REQUIRED ACTION → Whenever a line in the entries below contains the string "Toxicology", copy that line.

DATA FOR THE TASK →
******

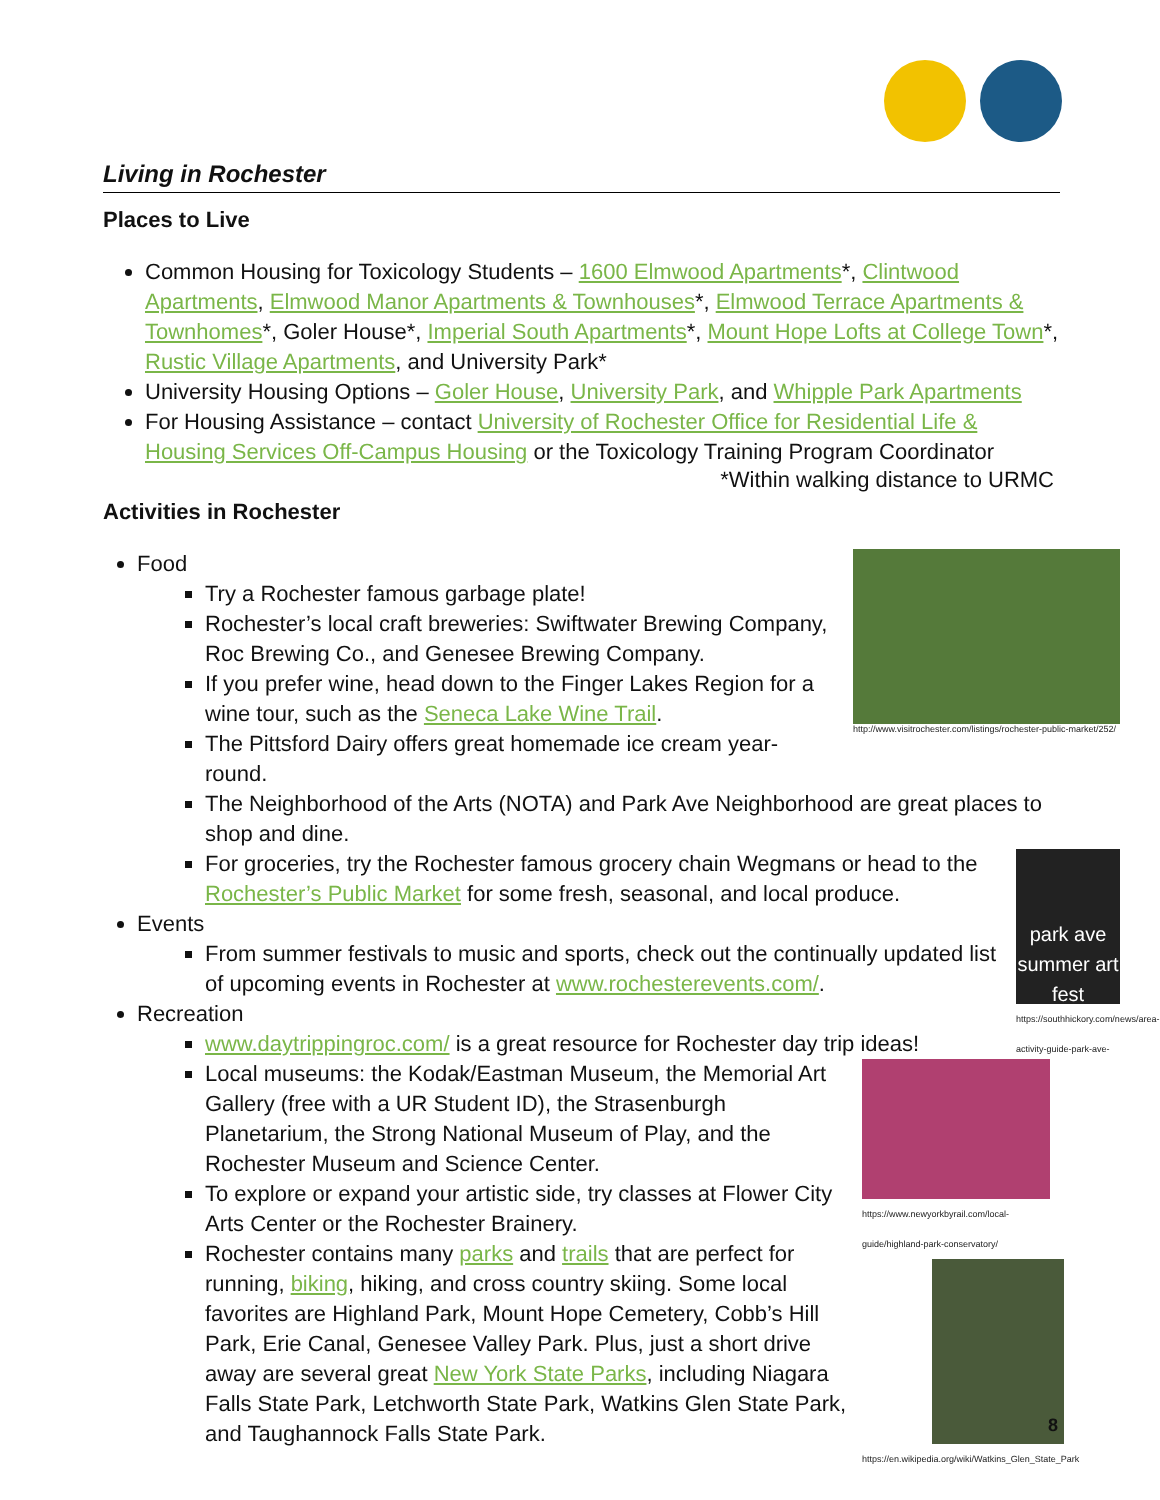Living in Rochester
Places to Live
Common Housing for Toxicology Students – 1600 Elmwood Apartments*, Clintwood Apartments, Elmwood Manor Apartments & Townhouses*, Elmwood Terrace Apartments & Townhomes*, Goler House*, Imperial South Apartments*, Mount Hope Lofts at College Town*, Rustic Village Apartments, and University Park*
University Housing Options – Goler House, University Park, and Whipple Park Apartments
For Housing Assistance – contact University of Rochester Office for Residential Life & Housing Services Off-Campus Housing or the Toxicology Training Program Coordinator
*Within walking distance to URMC
Activities in Rochester
http://www.visitrochester.com/listings/rochester-public-market/252/
Food
Try a Rochester famous garbage plate!
Rochester’s local craft breweries: Swiftwater Brewing Company, Roc Brewing Co., and Genesee Brewing Company.
If you prefer wine, head down to the Finger Lakes Region for a wine tour, such as the Seneca Lake Wine Trail.
The Pittsford Dairy offers great homemade ice cream year-round.
The Neighborhood of the Arts (NOTA) and Park Ave Neighborhood are great places to shop and dine.
park ave summer art fest
https://southhickory.com/news/area-activity-guide-park-ave-fest/
For groceries, try the Rochester famous grocery chain Wegmans or head to the Rochester’s Public Market for some fresh, seasonal, and local produce.
Events
From summer festivals to music and sports, check out the continually updated list of upcoming events in Rochester at www.rochesterevents.com/.
Recreation
www.daytrippingroc.com/ is a great resource for Rochester day trip ideas!
https://www.newyorkbyrail.com/local-guide/highland-park-conservatory/
https://en.wikipedia.org/wiki/Watkins_Glen_State_Park
Local museums: the Kodak/Eastman Museum, the Memorial Art Gallery (free with a UR Student ID), the Strasenburgh Planetarium, the Strong National Museum of Play, and the Rochester Museum and Science Center.
To explore or expand your artistic side, try classes at Flower City Arts Center or the Rochester Brainery.
Rochester contains many parks and trails that are perfect for running, biking, hiking, and cross country skiing. Some local favorites are Highland Park, Mount Hope Cemetery, Cobb’s Hill Park, Erie Canal, Genesee Valley Park. Plus, just a short drive away are several great New York State Parks, including Niagara Falls State Park, Letchworth State Park, Watkins Glen State Park, and Taughannock Falls State Park.
8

******

TASK ANSWER →
Common Housing for Toxicology Students – 1600 Elmwood Apartments*, Clintwood Apartments, Elmwood Manor Apartments & Townhouses*, Elmwood Terrace Apartments & Townhomes*, Goler House*, Imperial South Apartments*, Mount Hope Lofts at College Town*, Rustic Village Apartments, and University Park*
For Housing Assistance – contact University of Rochester Office for Residential Life & Housing Services Off-Campus Housing or the Toxicology Training Program Coordinator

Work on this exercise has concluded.